A Bourg, nombreux sont ceux qui se souviennent encore avec émotion de la manière dont il proclamait à haute voix les résultats de l’examen dans l’atrium. Il avait un mot pour chacun,comme le rappelle Dominique Luciani-Mien, maître de conférence en droit privé, qu’il soit dans le succès ou l’échec.

Il était également très proche des personnels administratifs du CEUBA, qui se disent encore marqués par les valeurs qu’il a su leur transmettre de bienveillance, respect et générosité.

Capitaine de l’équipe « Prof-Football-Club » créée en 1970, il passait par ailleurs sans difficulté du code civil au ballon rond pour livrer des rencontres homériques contre les équipes d’étudiants de Lyon et de Bourg, d’avocats, de l’école de santé militaire ou des gardiens de prisons. A ses côtés, Daniel roux « gardien volant », Georges Peyrard « intraitable stoppeur », Yves Reinhard, Adrien-Charles Dana ou encore Achour Silem, Claude Garcin, « buteur émérite », et Jacques Boulez dont il aimait à dire que « les frappes étaient aussi sèches que ses notes de partiels »

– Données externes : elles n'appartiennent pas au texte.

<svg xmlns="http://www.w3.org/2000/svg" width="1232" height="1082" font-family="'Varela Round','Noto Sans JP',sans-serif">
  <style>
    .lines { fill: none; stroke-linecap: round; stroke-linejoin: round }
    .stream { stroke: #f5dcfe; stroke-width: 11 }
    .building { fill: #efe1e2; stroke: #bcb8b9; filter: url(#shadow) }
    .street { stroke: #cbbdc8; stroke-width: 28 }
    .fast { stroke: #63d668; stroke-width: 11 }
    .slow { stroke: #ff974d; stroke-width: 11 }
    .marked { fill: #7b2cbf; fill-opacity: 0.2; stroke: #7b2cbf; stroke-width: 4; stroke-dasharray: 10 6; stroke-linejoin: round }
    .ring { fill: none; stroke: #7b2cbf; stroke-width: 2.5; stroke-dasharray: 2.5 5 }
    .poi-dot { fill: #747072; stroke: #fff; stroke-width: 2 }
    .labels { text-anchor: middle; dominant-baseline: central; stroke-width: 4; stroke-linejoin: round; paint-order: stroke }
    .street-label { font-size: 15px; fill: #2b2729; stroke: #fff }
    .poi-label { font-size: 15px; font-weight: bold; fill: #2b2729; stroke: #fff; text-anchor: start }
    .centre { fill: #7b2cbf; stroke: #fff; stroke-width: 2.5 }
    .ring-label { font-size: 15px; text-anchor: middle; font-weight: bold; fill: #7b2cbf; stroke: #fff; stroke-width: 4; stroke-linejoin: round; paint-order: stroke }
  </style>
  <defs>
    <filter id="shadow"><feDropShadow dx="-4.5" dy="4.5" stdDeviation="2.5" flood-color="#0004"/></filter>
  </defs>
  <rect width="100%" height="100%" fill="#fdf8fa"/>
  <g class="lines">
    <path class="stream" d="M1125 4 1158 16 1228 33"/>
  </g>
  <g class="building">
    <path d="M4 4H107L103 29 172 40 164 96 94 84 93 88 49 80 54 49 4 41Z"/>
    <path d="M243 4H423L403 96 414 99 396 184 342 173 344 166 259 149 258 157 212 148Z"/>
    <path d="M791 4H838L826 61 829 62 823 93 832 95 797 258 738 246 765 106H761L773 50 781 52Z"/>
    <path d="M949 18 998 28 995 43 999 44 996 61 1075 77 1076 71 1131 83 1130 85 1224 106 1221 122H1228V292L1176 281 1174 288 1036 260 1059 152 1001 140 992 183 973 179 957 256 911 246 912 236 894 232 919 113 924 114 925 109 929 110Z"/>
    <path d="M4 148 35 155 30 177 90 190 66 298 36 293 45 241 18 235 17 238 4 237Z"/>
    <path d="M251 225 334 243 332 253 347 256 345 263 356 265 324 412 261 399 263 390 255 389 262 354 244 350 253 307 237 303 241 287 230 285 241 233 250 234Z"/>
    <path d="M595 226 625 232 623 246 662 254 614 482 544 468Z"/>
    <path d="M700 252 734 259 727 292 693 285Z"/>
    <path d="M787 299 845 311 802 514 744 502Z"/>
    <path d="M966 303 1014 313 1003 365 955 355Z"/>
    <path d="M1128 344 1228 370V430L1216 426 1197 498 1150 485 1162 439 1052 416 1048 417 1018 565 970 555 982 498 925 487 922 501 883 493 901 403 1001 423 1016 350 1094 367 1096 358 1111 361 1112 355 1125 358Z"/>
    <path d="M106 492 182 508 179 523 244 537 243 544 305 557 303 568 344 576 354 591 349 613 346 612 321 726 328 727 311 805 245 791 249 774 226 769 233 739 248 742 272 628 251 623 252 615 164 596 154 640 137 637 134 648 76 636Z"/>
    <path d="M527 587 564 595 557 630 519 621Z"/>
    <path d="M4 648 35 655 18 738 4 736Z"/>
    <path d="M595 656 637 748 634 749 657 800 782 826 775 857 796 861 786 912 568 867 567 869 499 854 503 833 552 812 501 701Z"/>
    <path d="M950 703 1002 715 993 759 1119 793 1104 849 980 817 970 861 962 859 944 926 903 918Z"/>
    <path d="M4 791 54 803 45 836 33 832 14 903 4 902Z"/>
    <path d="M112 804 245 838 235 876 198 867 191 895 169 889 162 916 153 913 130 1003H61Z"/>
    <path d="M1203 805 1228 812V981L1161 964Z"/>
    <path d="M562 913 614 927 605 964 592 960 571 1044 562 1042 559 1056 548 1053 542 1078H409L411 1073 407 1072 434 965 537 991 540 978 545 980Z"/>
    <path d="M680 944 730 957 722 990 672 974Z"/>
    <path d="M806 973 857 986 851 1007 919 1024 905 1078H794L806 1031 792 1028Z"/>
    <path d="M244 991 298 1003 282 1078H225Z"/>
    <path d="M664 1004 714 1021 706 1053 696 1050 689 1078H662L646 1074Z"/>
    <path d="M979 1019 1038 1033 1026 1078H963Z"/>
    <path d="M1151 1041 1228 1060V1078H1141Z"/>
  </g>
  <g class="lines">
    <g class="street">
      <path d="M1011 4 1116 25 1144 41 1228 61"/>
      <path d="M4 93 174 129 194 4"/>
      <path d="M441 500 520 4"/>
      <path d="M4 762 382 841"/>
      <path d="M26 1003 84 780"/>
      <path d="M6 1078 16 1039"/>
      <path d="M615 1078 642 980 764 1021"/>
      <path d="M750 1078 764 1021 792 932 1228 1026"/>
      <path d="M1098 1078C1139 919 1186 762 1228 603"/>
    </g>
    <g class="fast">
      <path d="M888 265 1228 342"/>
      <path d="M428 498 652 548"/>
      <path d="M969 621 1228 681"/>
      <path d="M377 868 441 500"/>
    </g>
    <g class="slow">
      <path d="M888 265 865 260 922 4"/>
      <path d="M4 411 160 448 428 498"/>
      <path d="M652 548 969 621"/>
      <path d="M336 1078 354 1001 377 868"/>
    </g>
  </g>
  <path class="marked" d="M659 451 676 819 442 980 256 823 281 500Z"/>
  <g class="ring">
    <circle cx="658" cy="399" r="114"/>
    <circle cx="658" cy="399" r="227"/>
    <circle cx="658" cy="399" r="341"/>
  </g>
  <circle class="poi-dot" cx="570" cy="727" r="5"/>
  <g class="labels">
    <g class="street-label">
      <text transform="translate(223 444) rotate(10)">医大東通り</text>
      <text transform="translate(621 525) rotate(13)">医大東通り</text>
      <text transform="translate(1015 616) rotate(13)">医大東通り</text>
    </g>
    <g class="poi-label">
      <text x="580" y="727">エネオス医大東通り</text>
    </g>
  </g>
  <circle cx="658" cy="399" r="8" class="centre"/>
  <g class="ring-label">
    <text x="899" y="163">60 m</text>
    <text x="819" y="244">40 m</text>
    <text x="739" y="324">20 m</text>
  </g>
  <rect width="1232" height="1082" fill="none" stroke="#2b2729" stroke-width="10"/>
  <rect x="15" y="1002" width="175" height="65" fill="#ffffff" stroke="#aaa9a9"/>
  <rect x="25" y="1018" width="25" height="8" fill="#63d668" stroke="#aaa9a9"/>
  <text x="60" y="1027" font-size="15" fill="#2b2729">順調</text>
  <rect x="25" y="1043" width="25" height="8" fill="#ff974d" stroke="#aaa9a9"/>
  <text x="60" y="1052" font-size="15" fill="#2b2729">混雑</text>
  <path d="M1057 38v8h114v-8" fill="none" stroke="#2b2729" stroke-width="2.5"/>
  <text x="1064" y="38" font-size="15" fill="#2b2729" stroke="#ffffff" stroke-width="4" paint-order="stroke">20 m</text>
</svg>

De la chaire à l’estrade, il était également fortement impliqué dans la troupe de théâtre de l’Université, dont fut l’un des fondateurs, aux côtés de Catherine Fillon, maître de Conférences en Histoire du Droit, alors étudiante. Parmi les nombreux rôles joués, on se souviendra longtemps de lui dans une interprétation savoureuse d’un médecin de Molière dans le Malade Imaginaire.

En dehors de l’Université, son engagement était tout aussi remarquable. Loin des discours moralisateurs, il mettait en pratique ses profondes convictions chrétiennes et humanistes au service des plus pauvres et des plus démunis. Avec son épouse Jeanine, partie avant lui, ils avaient notamment fondé une association dans la Drôme nommée « Aube nouvelle », qui avait vocation à accueillir les sortants de prison. Charismatique et lumineux, il était toujours préoccupé des autres plus que de lui-même.

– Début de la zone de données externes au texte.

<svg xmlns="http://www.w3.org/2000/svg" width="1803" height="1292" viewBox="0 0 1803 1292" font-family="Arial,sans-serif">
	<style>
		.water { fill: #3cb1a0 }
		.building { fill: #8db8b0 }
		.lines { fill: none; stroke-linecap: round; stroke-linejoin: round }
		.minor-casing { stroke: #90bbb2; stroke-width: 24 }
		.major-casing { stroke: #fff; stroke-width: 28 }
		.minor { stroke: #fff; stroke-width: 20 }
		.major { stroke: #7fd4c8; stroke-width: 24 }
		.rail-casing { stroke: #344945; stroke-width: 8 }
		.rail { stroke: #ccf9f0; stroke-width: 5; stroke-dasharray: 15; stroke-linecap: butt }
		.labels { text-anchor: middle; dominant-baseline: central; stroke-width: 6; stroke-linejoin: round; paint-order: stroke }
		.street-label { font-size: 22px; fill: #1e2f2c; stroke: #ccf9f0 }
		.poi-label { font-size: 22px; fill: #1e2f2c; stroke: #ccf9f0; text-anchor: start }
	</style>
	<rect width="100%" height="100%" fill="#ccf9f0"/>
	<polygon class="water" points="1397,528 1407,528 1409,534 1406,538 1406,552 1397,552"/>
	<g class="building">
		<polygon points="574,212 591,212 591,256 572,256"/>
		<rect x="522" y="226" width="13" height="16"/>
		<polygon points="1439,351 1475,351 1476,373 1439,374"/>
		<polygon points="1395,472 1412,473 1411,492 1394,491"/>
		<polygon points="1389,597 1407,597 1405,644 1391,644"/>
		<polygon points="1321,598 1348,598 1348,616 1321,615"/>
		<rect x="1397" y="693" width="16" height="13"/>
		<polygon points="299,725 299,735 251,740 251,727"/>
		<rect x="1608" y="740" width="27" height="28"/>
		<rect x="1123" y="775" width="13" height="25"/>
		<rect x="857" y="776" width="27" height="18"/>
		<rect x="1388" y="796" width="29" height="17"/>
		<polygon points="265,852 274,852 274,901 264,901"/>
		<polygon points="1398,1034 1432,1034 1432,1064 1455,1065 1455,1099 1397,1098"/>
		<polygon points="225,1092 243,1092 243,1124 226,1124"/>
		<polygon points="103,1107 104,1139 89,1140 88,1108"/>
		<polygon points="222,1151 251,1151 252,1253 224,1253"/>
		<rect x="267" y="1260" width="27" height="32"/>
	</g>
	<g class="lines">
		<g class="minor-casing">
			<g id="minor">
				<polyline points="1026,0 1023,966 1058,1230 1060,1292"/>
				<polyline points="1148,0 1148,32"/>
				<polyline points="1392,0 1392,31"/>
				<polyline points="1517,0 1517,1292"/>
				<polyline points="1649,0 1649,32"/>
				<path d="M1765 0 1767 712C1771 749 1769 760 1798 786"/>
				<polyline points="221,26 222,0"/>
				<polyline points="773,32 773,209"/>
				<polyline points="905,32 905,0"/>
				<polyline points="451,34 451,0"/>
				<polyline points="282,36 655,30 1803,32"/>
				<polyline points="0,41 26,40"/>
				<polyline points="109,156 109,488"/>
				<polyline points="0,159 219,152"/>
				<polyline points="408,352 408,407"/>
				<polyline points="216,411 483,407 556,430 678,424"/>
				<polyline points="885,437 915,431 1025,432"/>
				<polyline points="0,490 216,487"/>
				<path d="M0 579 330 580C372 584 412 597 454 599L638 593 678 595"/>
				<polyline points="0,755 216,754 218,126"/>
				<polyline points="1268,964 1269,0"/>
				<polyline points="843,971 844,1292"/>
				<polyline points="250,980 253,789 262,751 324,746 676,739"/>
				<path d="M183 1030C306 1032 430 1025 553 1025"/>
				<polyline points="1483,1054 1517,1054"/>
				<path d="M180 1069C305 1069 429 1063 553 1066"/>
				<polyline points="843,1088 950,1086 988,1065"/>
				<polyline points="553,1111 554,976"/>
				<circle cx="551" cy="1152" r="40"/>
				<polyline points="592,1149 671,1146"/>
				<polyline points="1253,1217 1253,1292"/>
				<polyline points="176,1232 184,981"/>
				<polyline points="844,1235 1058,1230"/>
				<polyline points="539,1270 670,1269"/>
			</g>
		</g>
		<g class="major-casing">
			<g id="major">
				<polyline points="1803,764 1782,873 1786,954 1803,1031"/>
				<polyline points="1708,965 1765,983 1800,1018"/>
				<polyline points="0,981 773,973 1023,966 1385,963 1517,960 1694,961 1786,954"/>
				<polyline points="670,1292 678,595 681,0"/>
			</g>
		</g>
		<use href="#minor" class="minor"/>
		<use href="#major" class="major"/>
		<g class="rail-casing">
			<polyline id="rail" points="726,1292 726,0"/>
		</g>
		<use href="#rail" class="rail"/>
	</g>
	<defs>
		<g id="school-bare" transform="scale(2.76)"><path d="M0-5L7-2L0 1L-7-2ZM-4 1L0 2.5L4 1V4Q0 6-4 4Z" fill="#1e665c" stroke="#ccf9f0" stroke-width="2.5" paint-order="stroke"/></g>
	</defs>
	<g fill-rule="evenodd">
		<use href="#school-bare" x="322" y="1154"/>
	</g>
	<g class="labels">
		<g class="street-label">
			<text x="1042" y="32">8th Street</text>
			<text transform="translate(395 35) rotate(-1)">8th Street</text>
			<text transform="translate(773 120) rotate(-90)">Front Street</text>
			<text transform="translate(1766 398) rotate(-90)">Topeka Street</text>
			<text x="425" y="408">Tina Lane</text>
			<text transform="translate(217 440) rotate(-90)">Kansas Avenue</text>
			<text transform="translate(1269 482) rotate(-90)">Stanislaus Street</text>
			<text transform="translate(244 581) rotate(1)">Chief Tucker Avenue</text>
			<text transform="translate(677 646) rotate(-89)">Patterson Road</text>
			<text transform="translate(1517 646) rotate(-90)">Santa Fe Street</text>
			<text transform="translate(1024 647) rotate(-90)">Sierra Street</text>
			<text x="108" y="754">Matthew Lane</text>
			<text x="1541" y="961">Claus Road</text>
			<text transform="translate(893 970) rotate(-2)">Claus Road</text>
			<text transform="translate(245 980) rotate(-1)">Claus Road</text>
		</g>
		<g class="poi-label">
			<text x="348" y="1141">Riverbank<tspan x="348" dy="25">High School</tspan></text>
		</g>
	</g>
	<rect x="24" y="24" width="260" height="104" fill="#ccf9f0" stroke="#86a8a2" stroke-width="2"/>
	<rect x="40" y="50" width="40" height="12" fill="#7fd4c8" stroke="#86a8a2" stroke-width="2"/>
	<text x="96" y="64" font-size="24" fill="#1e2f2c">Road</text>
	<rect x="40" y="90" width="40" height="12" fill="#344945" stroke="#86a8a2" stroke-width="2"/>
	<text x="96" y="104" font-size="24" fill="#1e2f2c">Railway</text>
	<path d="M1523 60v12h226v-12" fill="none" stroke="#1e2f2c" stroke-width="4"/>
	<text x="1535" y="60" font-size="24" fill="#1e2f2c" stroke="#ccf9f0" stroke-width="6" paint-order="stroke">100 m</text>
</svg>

Nous adressons à Genevière, sa compagne, à ses trois enfants Jean, Yves et Marie-Christine, ainsi qu’à ses petis-enfants et arrière petits-enfants qui étaient son bonheur et sa fierté, toutes nos condoléances et prenons part à leur peine.

Pour celles et ceux qui souhaiteront s’y associer par la pensée, l’enterrement aura lieu dans la stricte intimité familiale ce lundi 6 avril à 15 heures au cimetière de Brignais.